Michael retired from clinical practice in 2008 and was interviewed by Inez Inman, BS, RHIT, CTR, Cancer Registry Manager at Wake Forest University Baptist Medical Center. He said Inez was very skeptical of his intentions and showed him all the fields in the abstract, one by one. She wanted him to know that he could not rely on his experiences as a medical oncologist and that there were CoC standards that must be met to maintain an approved cancer program. Needless to say, he was hired as an oncology data analyst.
In September of 2009, Michael passed the CTR exam, stating that the most difficult part of the exam was the CoC standards as Inez had predicted. Over the years, Michael says that he has learned the most from listening to other registrars and enjoys communicating with them. Knowledge shared is a powerful tool and increases trust and awareness that although we may be working remotely, we are not alone.
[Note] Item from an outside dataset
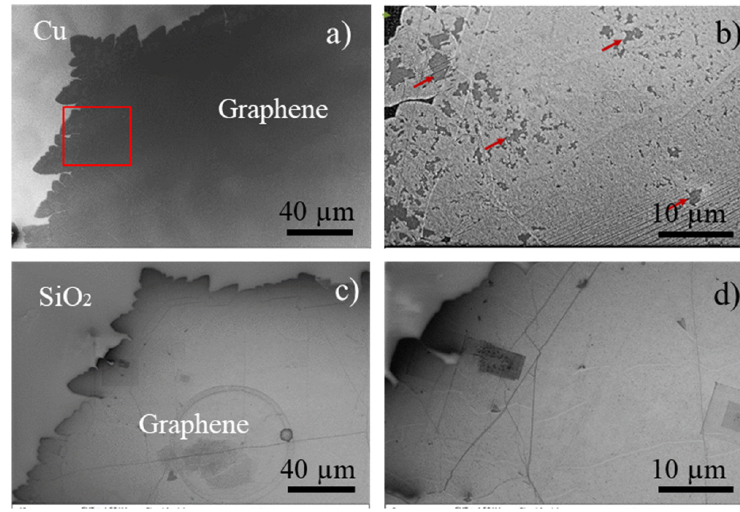
Figure 4. SEM images of graphene samples with post growth annealing ( a , b ) before transfer, ( b ) magnification of red square in panel a, red arrows pointing the unoxydized Cu areas, ( c , d ) same area after transfer, the graphene is homogeneous.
Michael would like to share with other registrars the importance of documentation and that we should not get fixated on what ambiguous terminology is about. For example, “Radiologist states no involvement, and the surgeon did say involvement.” The surgeon is correct – he sees the involvement. But it is necessary to document both the radiologist’s and the surgeon’s conclusions in the text field. And also remember, treatment affects patient outcomes.
Michael and his wife both belong to the congregation of The Nativity of the Holy Virgin Orthodox Church in Charlotte, NC, and are involved in their church group, Charlotte Rescue Mission. In this three-month program, they cook lunch for the group every Saturday. He is also an avid reader and enjoys hiking, photography, and programming.
Michael had the advantage of being an oncologist before becoming a CTR. He now has the unique privilege of not only treating patients but also going the next step to analyzing the data. His story shines the light on the role of the cancer registrar as an especially important part of the team that works to provide better outcomes for cancer patients.